The Oak Ridge National Laboratory relies on Allinea to debug software on their leadership facility, Titan. When a bug strikes at 100,000 processes there is no other way to discover what is happening. “You need high-grade software tools that can scale along with your code – a debugger in particular – because when problems arise at scale, you are in a totally different universe,” says Joshua Ladd, Tools Project Technical Officer during the OLCF3 Project at ORNL.

Debugging complex applications and environments involves two equally critical parts. The first is seeing application state in the most effective way possible. The second is to be able to debug regardless of the size or architecture of the machine.

It is self evident that both parts will be requirements for Exascale. Whilst automatic tools can offer hope of some defect detection for obvious crashes or regressions, there will always be behaviour that only the developer knows is wrong.

In debugging, handling the vast complexity program state is all about how it is presented. In Allinea DDT, techniques such as showing small graphs of variable values and automated data change detection and merging identical processes make the complexity of concurrency vanish. The scale of data sets are also a challenge computational scientists face – particularly when a simulation starts to diverge from the norm. Recently visualization of vast data sets during debugging was added by enabling interoperability with the scalable VisIt tool (https://wci.llnl.gov/codes/visit).

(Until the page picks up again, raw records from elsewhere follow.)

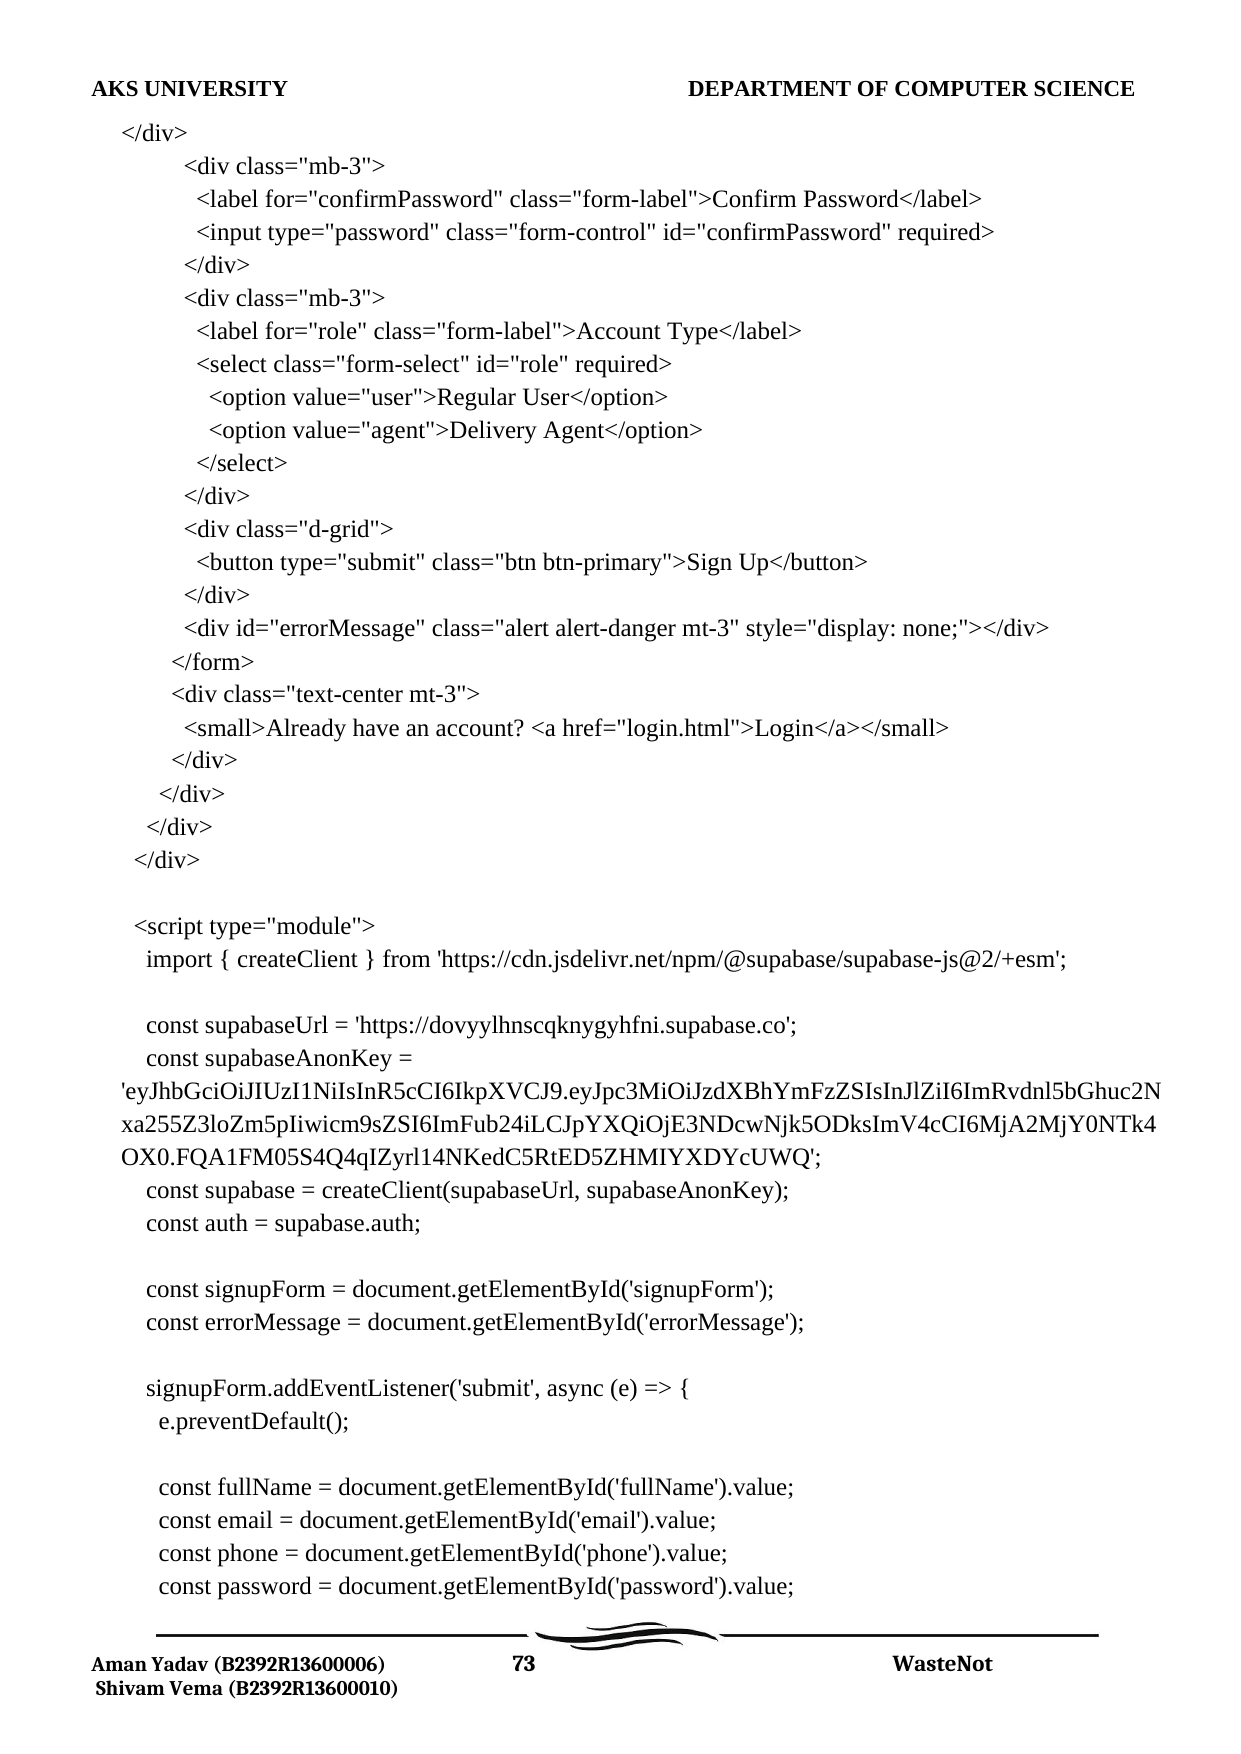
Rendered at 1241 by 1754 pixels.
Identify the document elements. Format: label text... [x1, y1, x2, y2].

text <div class="text-center mt-3"> [121, 679, 1162, 708]
text </form> [121, 647, 1162, 675]
text const fullName = document.getElementById('fullName').value; [121, 1472, 1162, 1501]
text const supabaseUrl = 'https://dovyylhnscqknygyhfni.supabase.co'; [121, 1010, 1162, 1038]
text <label for="confirmPassword" class="form-label">Confirm Password</label> [121, 184, 1162, 213]
text </div> [121, 845, 1162, 873]
text </div> [121, 746, 1162, 774]
text import { createClient } from 'https://cdn.jsdelivr.net/npm/@supabase/supabase-js@2/+esm'; [121, 944, 1162, 972]
text </div> [121, 812, 1162, 840]
text <script type="module"> [121, 911, 1162, 939]
text const supabase = createClient(supabaseUrl, supabaseAnonKey); [121, 1175, 1162, 1204]
text const signupForm = document.getElementById('signupForm'); [121, 1274, 1162, 1303]
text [121, 1604, 1162, 1633]
text <option value="agent">Delivery Agent</option> [121, 415, 1162, 444]
picture [156, 1633, 1100, 1651]
text const phone = document.getElementById('phone').value; [121, 1538, 1162, 1567]
text const password = document.getElementById('password').value; [121, 1571, 1162, 1600]
text <div class="mb-3"> [121, 151, 1162, 180]
text <div id="errorMessage" class="alert alert-danger mt-3" style="display: none;"></div> [121, 613, 1162, 642]
text <div class="mb-3"> [121, 283, 1162, 312]
text const auth = supabase.auth; [121, 1208, 1162, 1237]
text <label for="role" class="form-label">Account Type</label> [121, 316, 1162, 345]
text </div> [121, 481, 1162, 510]
text <input type="password" class="form-control" id="confirmPassword" required> [121, 217, 1162, 246]
text </div> [121, 779, 1162, 807]
text <small>Already have an account? <a href="login.html">Login</a></small> [121, 713, 1162, 741]
text <option value="user">Regular User</option> [121, 382, 1162, 411]
text const errorMessage = document.getElementById('errorMessage'); [121, 1307, 1162, 1336]
text <button type="submit" class="btn btn-primary">Sign Up</button> [121, 547, 1162, 576]
text <div class="d-grid"> [121, 514, 1162, 543]
text <select class="form-select" id="role" required> [121, 349, 1162, 378]
text </div> [121, 118, 1162, 147]
text </div> [121, 250, 1162, 279]
text const supabaseAnonKey = 'eyJhbGciOiJIUzI1NiIsInR5cCI6IkpXVCJ9.eyJpc3MiOiJzdXBhYmFzZSIsInJlZiI6ImRvdnl5bGhuc2Nxa255Z3loZm5pIiwicm9sZSI6ImFub24iLCJpYXQiOjE3NDcwNjk5ODksImV4cCI6MjA2MjY0NTk4OX0.FQA1FM05S4Q4qIZyrl14NKedC5RtED5ZHMIYXDYcUWQ'; [121, 1043, 1162, 1171]
text const email = document.getElementById('email').value; [121, 1505, 1162, 1534]
text e.preventDefault(); [121, 1406, 1162, 1435]
text </div> [121, 581, 1162, 609]
text </select> [121, 448, 1162, 477]
text signupForm.addEventListener('submit', async (e) => { [121, 1373, 1162, 1402]
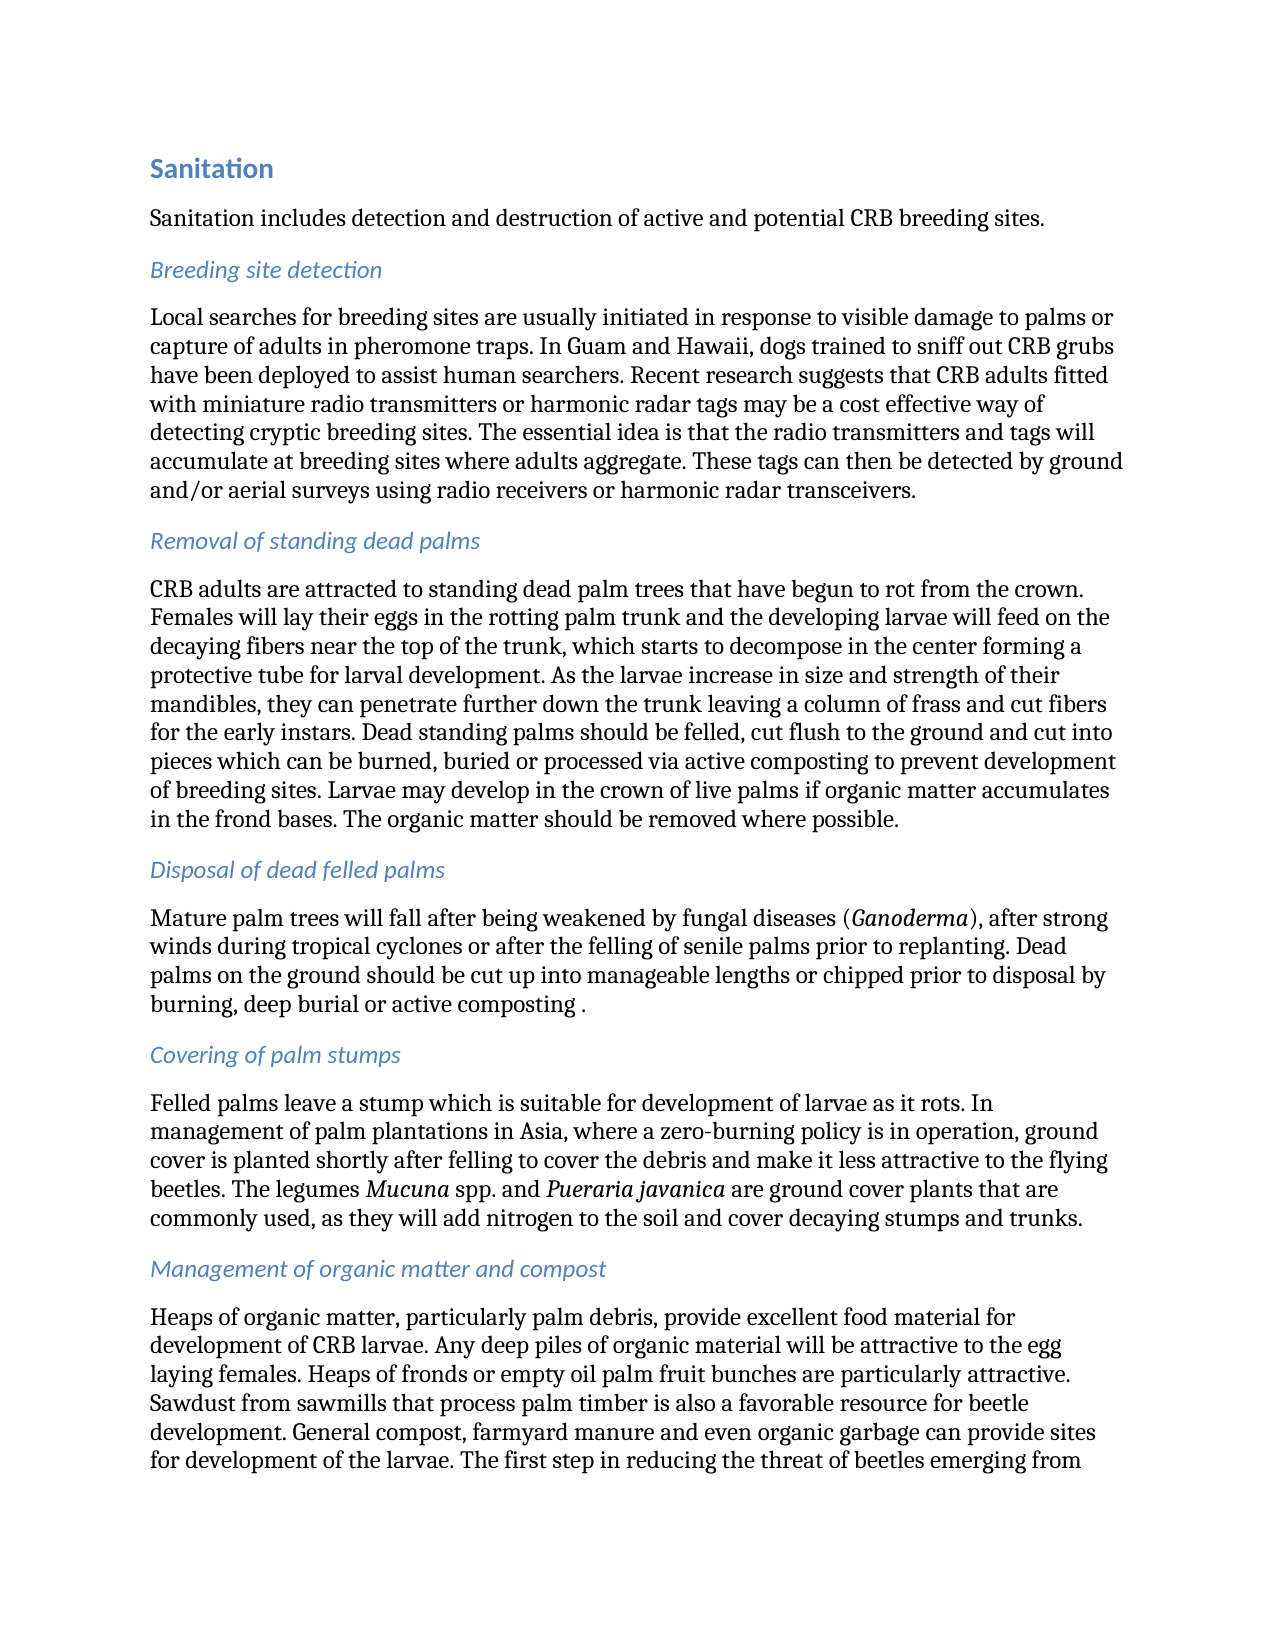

Debugging operations are as quick on a machine like Titan applied to over 100,000 cores as they are on a laptop – fractions of a second. Behind the speedy performance of Allinea DDT is a scalable tree-based topology used to communicate between daemons across the system.

A challenge for the future is to ensure that tool performance is maintained. The extra nodes are probably not the greatest challenge: the tree architecture in Allinea DDT can handle that. The primary concern will be to ensure that the step-change in chip-level parallelism is handled well by the tools and that will lead to interesting questions for chip and device vendors and for the operating systems developers as well as tool vendors.

Performance of applications is the other field in which tools hold the key to success – and developers will consider performance issues as much a bug as application crashes and expect closer interaction of previously disparate tools. Allinea’s focus on the integrated tool environment using a scalable backbone is changing the outlook for performance profiling for the better here too.

In conclusion, tools today are able to serve developers well – but there is always work to do – and with changes underway such as increased hierarchical programming styles we can expect to see substantial refinements to really embrace the multi-level approaches, along with changes to better include programming models such as task-based programming.

If we note that 100,000 processes is already a vast number ordinarily beyond human comprehension (“one, two, many”!) – and that development tools already help developers to handle that, it is an encouraging start for the billion-way challenge of Exascale!